* List of tasks:
(a) From the profile of Hackman on location in Marseille, repeat the stretch from "Since filming the" through "now French Connection II.".
(b) Translate this sentence from the Hackman profile into Spanish: "He can’t really relax even when he allows himself a few minutes off duty."
(c) Extend the profile of Hackman filming French Connection II, picking up after its final sentence.

* Page excerpt:
----

Hackman runs a hand through his hair and leans forward in his canvas chair. He can’t really relax even when he allows himself a few minutes off duty. He warns he won’t be talking very candidly. “I’m afraid I’ll waste it. It’s all supposed to be going into the movie.” He adds apologetically, “Whatever it is I have to offer.”

Melancholic, serious, weary, Hackman is taking five at three o’clock in the morning in the courtyard of a deserted factory in Marseille, where he’s on location shooting a sequel to The French Connection. The sequel is unashamedly titled French Connection II.

Since filming the Cannes film festival first prize winner The Conversation, last year, Hackman has made Zandy’s Bride, playing the husband of mail order bride Liv Ullmann; The Dark Tower, a private eye picture directed by Arthur (Bonnie and Clyde) Penn; Bite The Bullet, a western; and now French Connection II.

----

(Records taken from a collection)
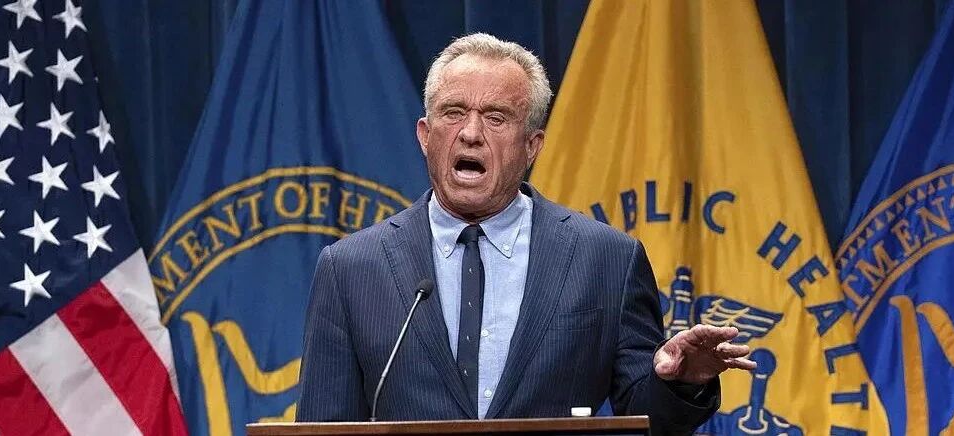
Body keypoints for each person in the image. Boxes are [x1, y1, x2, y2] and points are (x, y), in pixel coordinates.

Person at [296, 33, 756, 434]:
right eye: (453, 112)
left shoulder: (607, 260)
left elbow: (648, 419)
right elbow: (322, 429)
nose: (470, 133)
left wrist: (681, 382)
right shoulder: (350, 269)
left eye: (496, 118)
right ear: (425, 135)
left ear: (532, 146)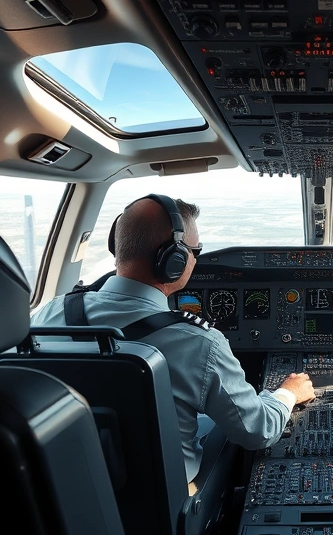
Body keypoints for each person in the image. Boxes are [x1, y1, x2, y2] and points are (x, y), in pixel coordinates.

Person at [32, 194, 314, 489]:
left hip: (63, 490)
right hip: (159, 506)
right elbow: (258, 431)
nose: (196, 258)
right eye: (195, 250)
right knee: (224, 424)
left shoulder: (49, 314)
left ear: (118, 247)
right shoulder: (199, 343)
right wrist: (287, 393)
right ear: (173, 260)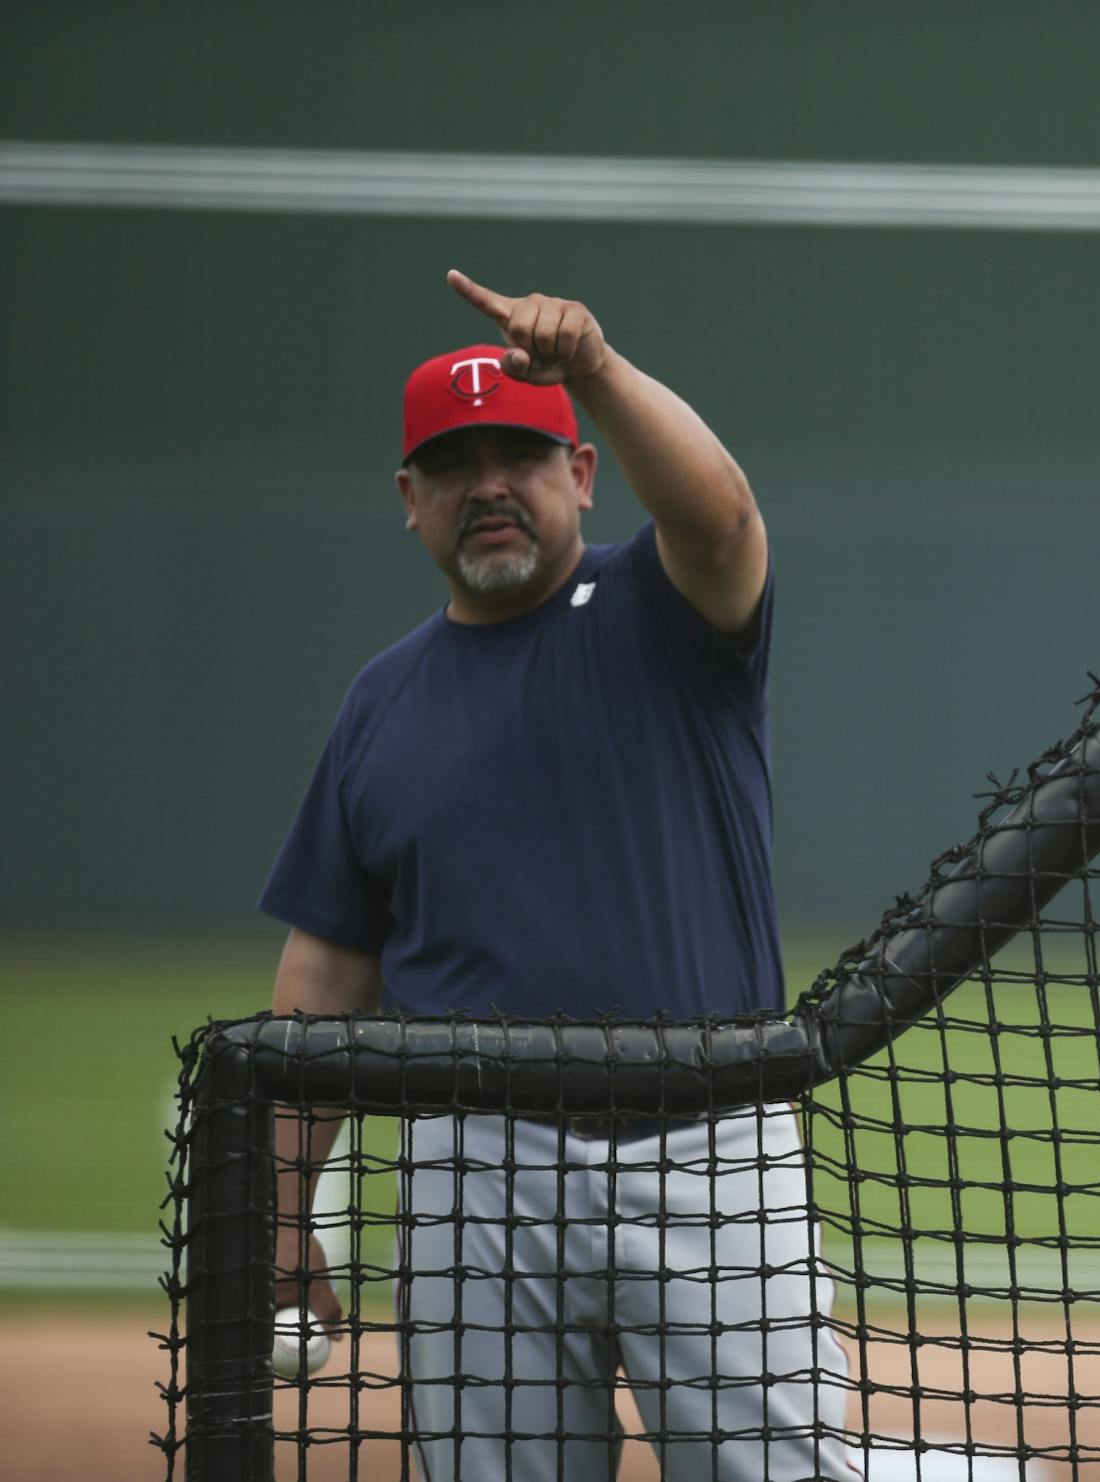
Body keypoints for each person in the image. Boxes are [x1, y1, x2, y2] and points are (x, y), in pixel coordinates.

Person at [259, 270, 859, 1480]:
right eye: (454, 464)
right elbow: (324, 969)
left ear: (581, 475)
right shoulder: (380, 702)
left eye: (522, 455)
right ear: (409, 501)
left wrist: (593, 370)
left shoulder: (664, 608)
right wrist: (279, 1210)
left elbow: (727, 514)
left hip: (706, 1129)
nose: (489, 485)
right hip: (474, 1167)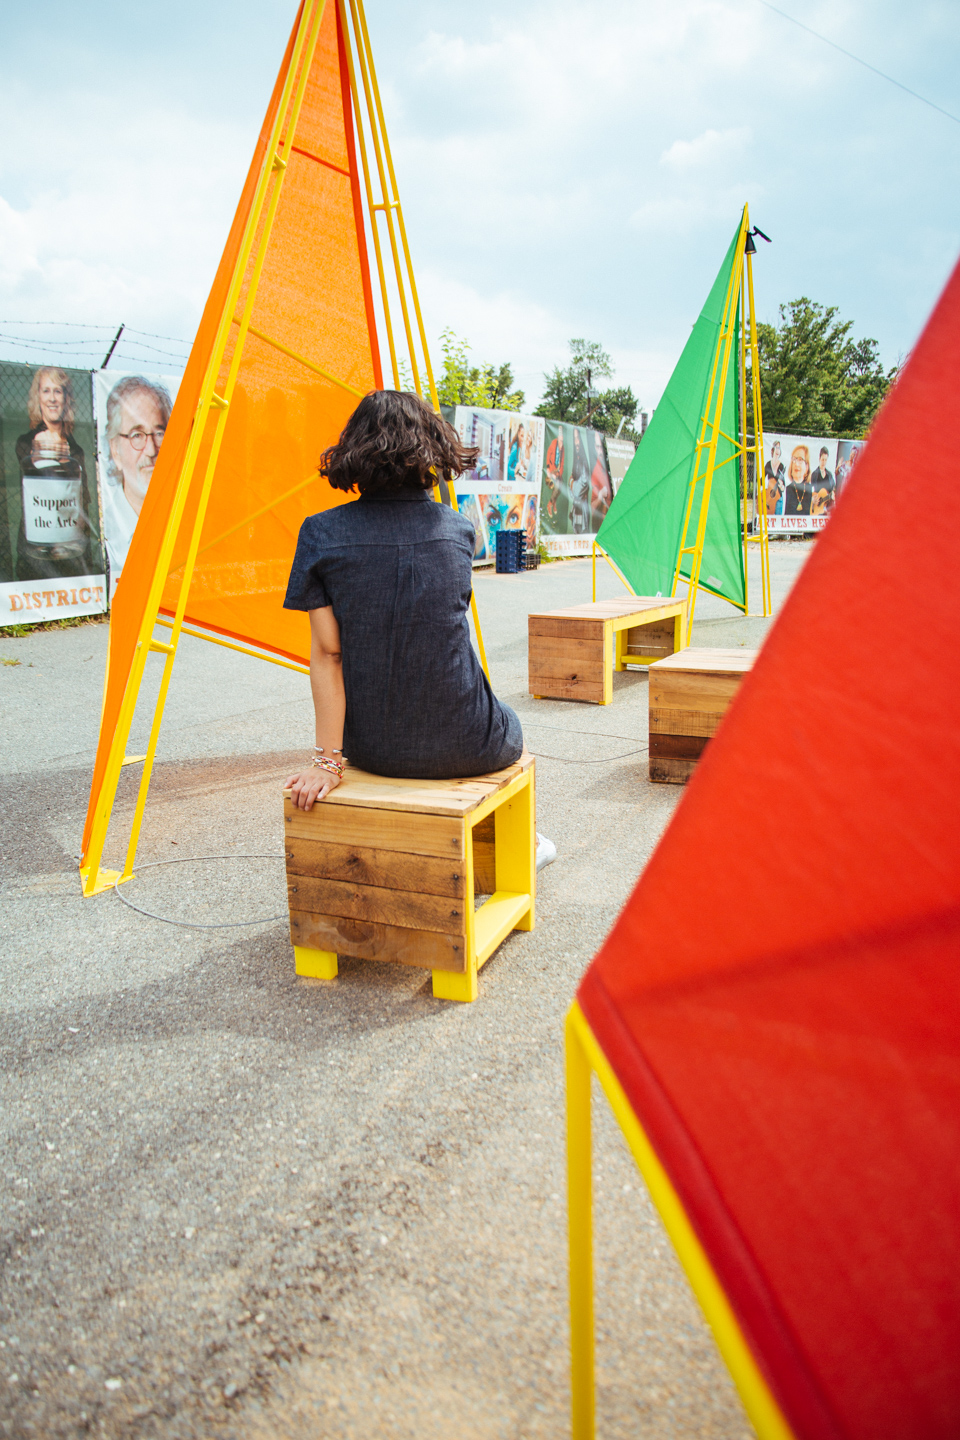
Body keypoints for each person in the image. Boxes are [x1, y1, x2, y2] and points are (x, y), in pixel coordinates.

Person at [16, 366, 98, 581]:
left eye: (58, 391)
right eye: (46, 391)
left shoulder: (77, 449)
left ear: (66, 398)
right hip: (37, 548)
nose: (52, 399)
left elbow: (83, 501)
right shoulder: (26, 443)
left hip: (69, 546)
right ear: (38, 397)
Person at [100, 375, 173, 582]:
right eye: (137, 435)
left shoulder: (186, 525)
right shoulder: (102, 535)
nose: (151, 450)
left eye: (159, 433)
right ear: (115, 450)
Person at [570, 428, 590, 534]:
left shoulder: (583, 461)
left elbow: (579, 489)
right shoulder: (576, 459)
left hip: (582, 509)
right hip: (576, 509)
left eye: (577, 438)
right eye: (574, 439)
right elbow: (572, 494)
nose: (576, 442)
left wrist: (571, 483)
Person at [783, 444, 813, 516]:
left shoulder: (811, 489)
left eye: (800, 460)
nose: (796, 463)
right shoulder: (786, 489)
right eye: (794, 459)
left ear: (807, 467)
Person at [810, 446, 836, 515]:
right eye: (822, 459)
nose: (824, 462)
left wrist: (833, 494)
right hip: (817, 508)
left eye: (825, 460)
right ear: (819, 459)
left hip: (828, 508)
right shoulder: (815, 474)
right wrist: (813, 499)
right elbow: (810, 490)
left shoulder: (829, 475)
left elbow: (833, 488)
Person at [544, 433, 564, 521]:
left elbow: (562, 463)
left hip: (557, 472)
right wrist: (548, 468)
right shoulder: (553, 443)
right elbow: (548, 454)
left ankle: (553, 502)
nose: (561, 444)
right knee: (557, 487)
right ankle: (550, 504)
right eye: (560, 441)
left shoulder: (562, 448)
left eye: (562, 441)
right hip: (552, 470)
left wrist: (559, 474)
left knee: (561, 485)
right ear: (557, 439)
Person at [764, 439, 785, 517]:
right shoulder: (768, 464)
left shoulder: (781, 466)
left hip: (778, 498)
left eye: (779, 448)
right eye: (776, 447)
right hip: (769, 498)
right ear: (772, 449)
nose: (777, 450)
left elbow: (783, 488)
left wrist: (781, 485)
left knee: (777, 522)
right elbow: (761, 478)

----

* Answers for each item:
(a)
Since filming the Cannes film festival first prize winner The Conversation, last year, Hackman has made Zandy’s Bride, playing the husband of mail order bride Liv Ullmann; The Dark Tower, a private eye picture directed by Arthur (Bonnie and Clyde) Penn; Bite The Bullet, a western; and now French Connection II.

(b) No logra relajarse de verdad ni siquiera cuando se permite unos minutos libres.

(c)
So here Hackman is being man-handled down a rickety three-fight fire escape in the custody of a couple of Marseille thugs. The villains commit unspeakable acts upon his person and then shove him in a car and drive him away. This sequence is repeated over and over, so the camera can catch it from several angles. It isn’t an easy way for anybody to make a living.

“I would prefer not to be making this picture. I was contracted to do the sequel over two years ago, when I was making Poseidon. As they say, it seemed like a good idea at the time.”

“I don’t mean to do a poor-mouth job on the sequel. Three years ago, after the original French Connection was completed, I talked to Billy Friedkin, the director, about what kind of film we’d made. Either it was a masterful art film or it was an adventure film. Yet somehow it was both. This one may very well be as good as the first one. Even if it’s better, there will inevitably be comparisons, since the first one was so fresh. Since then there have been many number of police films, and some were good ones.”

Back when Hackman agreed to do the sequel, he didn’t rate script approvals. “That doesn’t mean they haven’t taken my advice when I gave it. Reasonable deals are made by reasonable men. At that point in my career I only had director or cast approval, whichever I desired.”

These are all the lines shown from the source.